Sizi, size bırakıyorum, kendimi de kendime..
Hayat 1-0 öndedir nasıl olsa. Bütün sayılar hızla yok olur. Hele sıfır kaybolur gider zamanda. Halbuki gökten zembille inmemiştir. Ne geçmişin yükü vardır üzerinde ne geleceğin kaygısı. Büyük buluştur, kehanetlerin başlangıcıdır.
Sıfıra sıfır elde var sıfırdır her bir taraf.. Bir o kadar büyük ve bir o kadar hiç. 
Çarp sıfırla ne elde ediyorsun gör bakalım.
Çarp kendini kendinle.. Dön bak aynaya.. O sensin işte!
Ve sen iyisin, hoşsun, güzelsin, dolusun!
Hayatın dopdoluysa, kafan karışıksa, uzun bir günün akşamında koltuğuna kurulup kendini rahat konumuna aldıysan zaten yazmak dahil hiçbir şey  umurunda olmuyor. 
Yaşıyoruz, yaşlanıyoruz.. Hızlı yaşa, çabuk yorul, bir anda gelip geçiversin hayat ve sen tadına bak, eyvallah etme..
Değer verdikçe bir yerleri kalkıyor çünkü! 
Halbuki sıcak bir kalp, başını koyabileceğin bir omuz, mırıldanan bir ses, sarıp sarmalayan kollar, şefkatle bakan gözler olsa hiç fena olmazdı. 
Neyse ne.. Aşktan bahsedecek değiliz burada, hepimizin inanmadığı ama her seferinde burnunu boka batırdığı, çıkmak isterken çıkamadığı, o acıyı bile sevdiği, aklın beş karış havaya çıktığı, gözlerin salak salak baktığı, romantik, erotik, kritik anlarda bile kitlenip potansiyel aşık kıvamından mütevellit kışkırtıcı olan bir o kadar da munis görünen şeyin içimize işlemesine izin verecek değiliz..
Hayal ettiğinde güzel çünkü, sinema filminde güzel, kitaptaki karakterlerin üzerinde güzel, müzisyenin melodilerinde güzel..
Davulun sesi hep uzaktan güzel!
Kapat hadi kapat

3 Haziran 2015 Çarşamba

Neyse






Hayatın pek çok kişiyle beraber geçiyor.. 
Komşuların, kuaförün, öğretmenin, mahallenin delisi, apartmanın kapıcısı, annenin arkadaşları, arkandan vuran, yüzüne söyleyen, ayağına çelme takan, sırtını sıvazlayan, çayını getiren, sırrını paylaşan, ödevini yapan, bale yapmayı öğreten ve saire..
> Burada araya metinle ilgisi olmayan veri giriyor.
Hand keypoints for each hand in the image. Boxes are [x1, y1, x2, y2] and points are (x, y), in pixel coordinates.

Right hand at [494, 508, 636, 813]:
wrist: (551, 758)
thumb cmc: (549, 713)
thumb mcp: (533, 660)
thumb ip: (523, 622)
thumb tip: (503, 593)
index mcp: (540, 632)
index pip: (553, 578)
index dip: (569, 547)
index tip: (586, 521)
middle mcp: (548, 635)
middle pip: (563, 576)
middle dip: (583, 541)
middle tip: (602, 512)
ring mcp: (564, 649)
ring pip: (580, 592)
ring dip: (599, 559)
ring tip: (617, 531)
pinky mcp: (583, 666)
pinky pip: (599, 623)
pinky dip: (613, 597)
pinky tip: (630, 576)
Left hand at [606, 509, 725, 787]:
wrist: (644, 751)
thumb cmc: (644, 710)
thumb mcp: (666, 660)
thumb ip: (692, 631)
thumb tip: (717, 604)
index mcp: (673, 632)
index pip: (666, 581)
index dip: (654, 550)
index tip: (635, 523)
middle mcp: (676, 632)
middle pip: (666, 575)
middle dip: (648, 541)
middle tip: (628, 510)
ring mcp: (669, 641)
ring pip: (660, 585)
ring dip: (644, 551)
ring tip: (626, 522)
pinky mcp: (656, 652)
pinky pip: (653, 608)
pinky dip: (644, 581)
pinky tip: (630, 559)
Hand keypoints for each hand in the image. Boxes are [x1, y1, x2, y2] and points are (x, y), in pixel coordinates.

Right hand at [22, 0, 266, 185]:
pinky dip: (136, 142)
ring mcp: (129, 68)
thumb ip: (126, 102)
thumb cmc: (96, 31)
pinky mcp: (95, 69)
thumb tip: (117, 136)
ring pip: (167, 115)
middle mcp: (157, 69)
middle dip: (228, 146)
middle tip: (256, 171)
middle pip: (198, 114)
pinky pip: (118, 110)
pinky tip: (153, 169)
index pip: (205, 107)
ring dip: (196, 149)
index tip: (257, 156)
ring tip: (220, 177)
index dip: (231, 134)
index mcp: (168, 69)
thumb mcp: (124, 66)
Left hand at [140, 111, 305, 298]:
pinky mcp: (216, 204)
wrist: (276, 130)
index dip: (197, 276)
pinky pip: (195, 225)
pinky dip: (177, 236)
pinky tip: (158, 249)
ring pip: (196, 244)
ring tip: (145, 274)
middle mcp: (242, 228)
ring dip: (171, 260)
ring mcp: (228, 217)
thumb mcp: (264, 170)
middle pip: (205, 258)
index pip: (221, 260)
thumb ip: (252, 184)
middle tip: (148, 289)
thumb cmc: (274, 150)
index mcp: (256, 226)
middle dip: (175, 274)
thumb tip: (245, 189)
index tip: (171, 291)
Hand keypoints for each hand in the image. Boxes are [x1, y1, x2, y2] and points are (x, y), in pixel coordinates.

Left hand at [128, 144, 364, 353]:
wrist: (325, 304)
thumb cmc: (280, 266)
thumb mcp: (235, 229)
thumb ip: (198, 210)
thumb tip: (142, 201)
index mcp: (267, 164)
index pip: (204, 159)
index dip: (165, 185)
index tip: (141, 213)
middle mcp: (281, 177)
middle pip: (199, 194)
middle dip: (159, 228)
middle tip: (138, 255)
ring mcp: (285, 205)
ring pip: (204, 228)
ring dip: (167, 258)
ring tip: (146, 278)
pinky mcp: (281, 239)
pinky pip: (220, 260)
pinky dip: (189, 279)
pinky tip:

Ama özel bir kişi de var muhtemelen, aradaki macerada tek olduğun, bazen çekinip bazen kaplan kesildiğin.. Yalanın dolanın olmadığı, gün yüzü gibi ortada, sırlarını açığa verecek kadar zayıf olabildiğin.. maskesiz, kendin olduğun..
Günahıyla vebaliyle yaşamak istediğin şeyler var, daha fazlasını istediğin şeyler de var..
İstiyorsan yapacağın şeyler bunlar, bazı şeyler geliyorum der çünkü, bazen habersiz de çıkagelir, canını yakar, her şeyi berbat eder. 
Ya da hiç alışılmadık şekilde mutlu eder. 

İlişki dediğimiz şey böyle.. icat edilmesi ilk insanlara kadar gidiyor olabilir. 
Erkek sevişmeyi bulduysa kadın da baş ağrısını bulmuştur kesin, buna karşılık erkek ağrı kesiciyi icat ettiyse kadın da bahane üretmeyi, trip atmayı icat etmiştir. Artık evliliği hangisinin bulduğu önemli değil..
Hepsi meraktan aslında..
Sonrası üreme, nesli devam ettirme..Baktılar bunun sonu yok, doğum kontrolünü buldular.

Neyse..
Bi çay içelim bari, fazla düşünmeyelim bunları, içinden çıkabileceğimiz şeyler değil!